Interviews

Job market discrimination has been at the centre of the last few months’ furore about the lack of transformation at universities across South Africa. On the one hand, those appealing for faster transformation believe, I surmise, that black candidates are not hired or promoted because of discrimination by the panels making the appointments. In contrast, those citing practical difficulties of hiring black staff believe, I surmise again, that the constraint rather lies with a shortage of black candidates.

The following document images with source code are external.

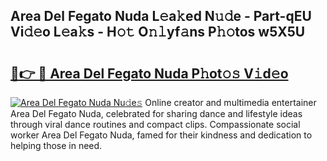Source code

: ## Area Del Fegato Nuda L𝚎a𝚔ed N𝚞𝚍e - Part-qEU Vi𝚍𝚎o L𝚎a𝚔s - H𝚘𝚝 O𝚗𝚕yf𝚊ns P𝚑𝚘tos w5X5U

# <h2><a href="http://kfbpq3.oniu.top/?m=Area+Del+Fegato+Nuda">🔗👉 🔴 Area Del Fegato Nuda P𝚑ot𝚘𝚜 V𝚒d𝚎o</a></h2>

[![Area Del Fegato Nuda Nu𝚍e𝚜](https://i.imgur.com/0qMVB7G.gif)](http://kfbpq3.oniu.top/?m=Area+Del+Fegato+Nuda)
Online creator and multimedia entertainer Area Del Fegato Nuda, celebrated for sharing dance and lifestyle ideas through viral dance routines and compact clips. Compassionate social worker Area Del Fegato Nuda, famed for their kindness and dedication to helping those in need.  
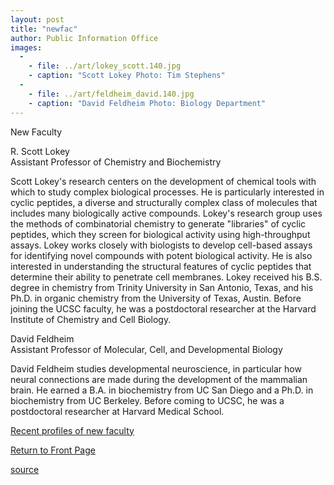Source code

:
 ```yaml
---
layout: post
title: "newfac"
author: Public Information Office
images:
  -
    - file: ../art/lokey_scott.140.jpg
    - caption: "Scott Lokey Photo: Tim Stephens"
  -
    - file: ../art/feldheim_david.140.jpg
    - caption: "David Feldheim Photo: Biology Department"
---
```


New Faculty

R. Scott Lokey  
Assistant Professor of Chemistry and Biochemistry

Scott Lokey's research centers on the development of chemical tools with which to study complex biological processes. He is particularly interested in cyclic peptides, a diverse and structurally complex class of molecules that includes many biologically active compounds. Lokey's research group uses the methods of combinatorial chemistry to generate "libraries" of cyclic peptides, which they screen for biological activity using high-throughput assays. Lokey works closely with biologists to develop cell-based assays for identifying novel compounds with potent biological activity. He is also interested in understanding the structural features of cyclic peptides that determine their ability to penetrate cell membranes. Lokey received his B.S. degree in chemistry from Trinity University in San Antonio, Texas, and his Ph.D. in organic chemistry from the University of Texas, Austin. Before joining the UCSC faculty, he was a postdoctoral researcher at the Harvard Institute of Chemistry and Cell Biology.

David Feldheim  
Assistant Professor of Molecular, Cell, and Developmental Biology  

David Feldheim studies developmental neuroscience, in particular how neural connections are made during the development of the mammalian brain. He earned a B.A. in biochemistry from UC San Diego and a Ph.D. in biochemistry from UC Berkeley. Before coming to UCSC, he was a postdoctoral researcher at Harvard Medical School.

  
  

[Recent profiles of new faculty][1]

[Return to Front Page][2]

[1]: http://www.ucsc.edu/currents/faculty_profiles.html
[2]: http://currents.ucsc.edu/

[source](http://www1.ucsc.edu/currents/02-03/10-07/newfac.html "Permalink to newfac")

I suspect both these premises are true. To solve the second – i.e. to increase the supply of black candidates – is a time and resource-intensive process that universities have neglected for too long but which the events of the last few months have certainly hastened. Perhaps that is the topic of a future blog post. Instead, I’ll focus on the former: discrimination at the hiring and promotion level. If this is indeed happening, and I think there is some evidence to suggest that it is, what can be done to forestall such discrimination and speed the much-needed transformation of universities? I should note that discrimination in the workplace may be overt through an undisguised preference for a specific race or gender. When and where this happens, there should be immediate action through the correct channels. But my suspicion is that it more commonly manifests unconsciously – a preference for the culturally familiar (“he went to the same school as I did”, or “she speaks the same language”) which reduces transaction and decision-making costs. Discrimination is then borne through a rational desire to hire the best candidate in a world of asymmetric information.

This type of discrimination was most famously demonstrated by Claudia Goldin and Cecilia Rouse in a 2000 American Economic Review paper. They showed that a change in the auditioning procedures of symphony orchestras – adopting a ‘blind’ assessment with a screen to conceal the candidate’s identity from the jury – increases the probability that a woman will be hired. Because conductors are often male and orchestras male-dominated, male musicians were considered (by the judges, also male) to be better than their female counterparts. Anonymous assessment (playing the violin behind a screen so that the candidate’s gender could not be seen) reduced the bias and meant that more females joined the orchestra.

There is a long history of studies showing similar biases for race. In the US, studies have repeatedly found that résumés with traditional white names are substantially more likely to lead to job interviews than identical résumés with distinctively black names. Roland Fryer and Steven Levitt have found that these effects, though, are not causal for later life outcomes: “we find no compelling evidence of a causal impact of Black names on a wide range of life outcomes after controlling for background characteristics”. Instead, black names better predict life outcomes for the parents than the children.

But given the evidence that people discriminate on race or gender, how does one mitigate the possibilities of such (unconscious) discrimination? Of course, it would help to have more diverse appointment and promotion panels, but given the much-highlighted current racial profile of staff, this will either not be feasible or it would impose heavy costs on black staff who now would have their days filled by sitting on appointment and promotion committees. Another option is to have anonymous résumés and promotion applications. Anonymous résumés or CVs would, theoretically, allow all candidates to be judged according to the exact same criteria, with the top five chosen for the interview process. It is difficult to imagine how to conduct anonymous interviews, but it is not entirely impossible: technology may allow each interviewer and interviewee to create a digital avatar, with the conversation through a Skype session and a mechanical voice transformer. It sounds silly, but it may be the only way to rid the selection committee of any biases (good or bad) they may have towards the candidate. Similarly, promotion applications could be done anonymously, with theoretically only the best candidates making the grade.

So why aren’t we seeing more of this? Well, a new paper just published in the American Economic Journal: Applied Economics suggests we should be cautious. The authors

evaluate an experimental program in which the French public employment service anonymized résumés for firms that were hiring. Firms were free to participate or not; participating firms were then randomly assigned to receive either anonymous résumés or name-bearing ones. [They] find that participating firms become less likely to interview and hire minority candidates when receiving anonymous résumés.

They ascribe their surprising results to two things: 1) self-selection into the voluntary programme and, 2) anonymization prevents the attenuation of negative signals when the candidate belongs to a minority. The latter may be most revealing for South Africa: it simply means that making things anonymous makes it harder for the adjudicators to account for the poorer performance of some candidates at a younger age. Here’s one example: the high school marks of a black South African who attended a poor school may be lower than a white South African who attended a better school, despite the two of them having the same capabilities. An anonymous panel – where school names are removed – would not allow adjudicators to see the high school marks in the context of a poor-performing school. (Education economists in South Africa know that a 80% math score for a kid in a poor school is a much stronger signal than a 80% math score for a kid in a wealthy school.) Instead, anonymous procedures do not factor in past inequalities. Anonymization perpetuates past inequalities; everyone is treated equally but unfairly.

The French government, having hoped that the system would lead to greater representation of minorities, actually abandoned the system as soon as the results became known. It just shows again that what might sound plausible in theory is not always the policy reality. The equal treatment that anonymity provides does not result in equal opportunity. That’s why policy evaluation is so important, and why addressing inequality so difficult.